Your instructions:
Starting at the first line of the data below, repeat each line word for word up to and including the line with "in human ovarian".

Extracted entries:
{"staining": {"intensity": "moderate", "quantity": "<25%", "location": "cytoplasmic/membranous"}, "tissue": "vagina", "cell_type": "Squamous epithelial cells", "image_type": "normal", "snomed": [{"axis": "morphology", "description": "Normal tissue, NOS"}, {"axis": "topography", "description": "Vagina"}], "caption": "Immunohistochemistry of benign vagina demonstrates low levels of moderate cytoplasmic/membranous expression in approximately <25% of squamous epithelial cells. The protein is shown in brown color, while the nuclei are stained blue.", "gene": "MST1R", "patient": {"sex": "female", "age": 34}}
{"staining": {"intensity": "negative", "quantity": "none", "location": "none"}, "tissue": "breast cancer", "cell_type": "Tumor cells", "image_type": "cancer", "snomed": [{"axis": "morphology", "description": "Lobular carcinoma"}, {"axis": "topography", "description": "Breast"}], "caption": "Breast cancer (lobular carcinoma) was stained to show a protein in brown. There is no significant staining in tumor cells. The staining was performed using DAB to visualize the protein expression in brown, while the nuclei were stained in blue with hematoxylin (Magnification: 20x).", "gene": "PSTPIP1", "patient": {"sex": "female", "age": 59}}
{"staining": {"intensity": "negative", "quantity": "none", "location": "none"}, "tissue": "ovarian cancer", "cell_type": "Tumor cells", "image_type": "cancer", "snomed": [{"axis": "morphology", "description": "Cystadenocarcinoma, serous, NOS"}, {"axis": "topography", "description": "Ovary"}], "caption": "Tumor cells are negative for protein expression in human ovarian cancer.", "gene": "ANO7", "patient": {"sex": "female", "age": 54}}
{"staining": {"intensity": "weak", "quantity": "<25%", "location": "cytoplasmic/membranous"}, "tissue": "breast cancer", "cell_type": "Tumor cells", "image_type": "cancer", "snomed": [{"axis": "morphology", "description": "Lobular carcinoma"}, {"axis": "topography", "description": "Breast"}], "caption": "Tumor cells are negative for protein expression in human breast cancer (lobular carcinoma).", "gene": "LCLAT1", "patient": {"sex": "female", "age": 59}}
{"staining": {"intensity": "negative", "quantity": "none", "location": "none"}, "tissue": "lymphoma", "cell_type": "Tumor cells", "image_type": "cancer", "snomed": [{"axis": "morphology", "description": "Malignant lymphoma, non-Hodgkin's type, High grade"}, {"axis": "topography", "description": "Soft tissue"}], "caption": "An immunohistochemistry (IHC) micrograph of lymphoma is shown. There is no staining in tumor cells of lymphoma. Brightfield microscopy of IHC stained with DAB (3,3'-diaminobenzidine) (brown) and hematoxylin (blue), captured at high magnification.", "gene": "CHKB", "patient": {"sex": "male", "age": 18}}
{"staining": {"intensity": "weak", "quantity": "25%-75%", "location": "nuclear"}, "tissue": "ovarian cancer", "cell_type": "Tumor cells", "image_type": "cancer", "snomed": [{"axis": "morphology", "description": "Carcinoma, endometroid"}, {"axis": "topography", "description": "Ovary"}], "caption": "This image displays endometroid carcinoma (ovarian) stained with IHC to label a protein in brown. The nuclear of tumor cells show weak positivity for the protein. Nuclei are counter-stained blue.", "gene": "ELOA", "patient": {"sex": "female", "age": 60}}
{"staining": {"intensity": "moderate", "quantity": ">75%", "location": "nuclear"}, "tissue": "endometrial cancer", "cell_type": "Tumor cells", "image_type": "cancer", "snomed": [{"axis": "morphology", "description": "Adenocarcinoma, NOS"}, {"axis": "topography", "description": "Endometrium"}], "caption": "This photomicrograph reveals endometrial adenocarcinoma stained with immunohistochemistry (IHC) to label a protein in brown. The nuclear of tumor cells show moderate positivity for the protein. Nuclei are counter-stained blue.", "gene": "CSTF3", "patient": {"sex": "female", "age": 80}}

Solution for this task:
{"staining": {"intensity": "moderate", "quantity": "<25%", "location": "cytoplasmic/membranous"}, "tissue": "vagina", "cell_type": "Squamous epithelial cells", "image_type": "normal", "snomed": [{"axis": "morphology", "description": "Normal tissue, NOS"}, {"axis": "topography", "description": "Vagina"}], "caption": "Immunohistochemistry of benign vagina demonstrates low levels of moderate cytoplasmic/membranous expression in approximately <25% of squamous epithelial cells. The protein is shown in brown color, while the nuclei are stained blue.", "gene": "MST1R", "patient": {"sex": "female", "age": 34}}
{"staining": {"intensity": "negative", "quantity": "none", "location": "none"}, "tissue": "breast cancer", "cell_type": "Tumor cells", "image_type": "cancer", "snomed": [{"axis": "morphology", "description": "Lobular carcinoma"}, {"axis": "topography", "description": "Breast"}], "caption": "Breast cancer (lobular carcinoma) was stained to show a protein in brown. There is no significant staining in tumor cells. The staining was performed using DAB to visualize the protein expression in brown, while the nuclei were stained in blue with hematoxylin (Magnification: 20x).", "gene": "PSTPIP1", "patient": {"sex": "female", "age": 59}}
{"staining": {"intensity": "negative", "quantity": "none", "location": "none"}, "tissue": "ovarian cancer", "cell_type": "Tumor cells", "image_type": "cancer", "snomed": [{"axis": "morphology", "description": "Cystadenocarcinoma, serous, NOS"}, {"axis": "topography", "description": "Ovary"}], "caption": "Tumor cells are negative for protein expression in human ovarian cancer.", "gene": "ANO7", "patient": {"sex": "female", "age": 54}}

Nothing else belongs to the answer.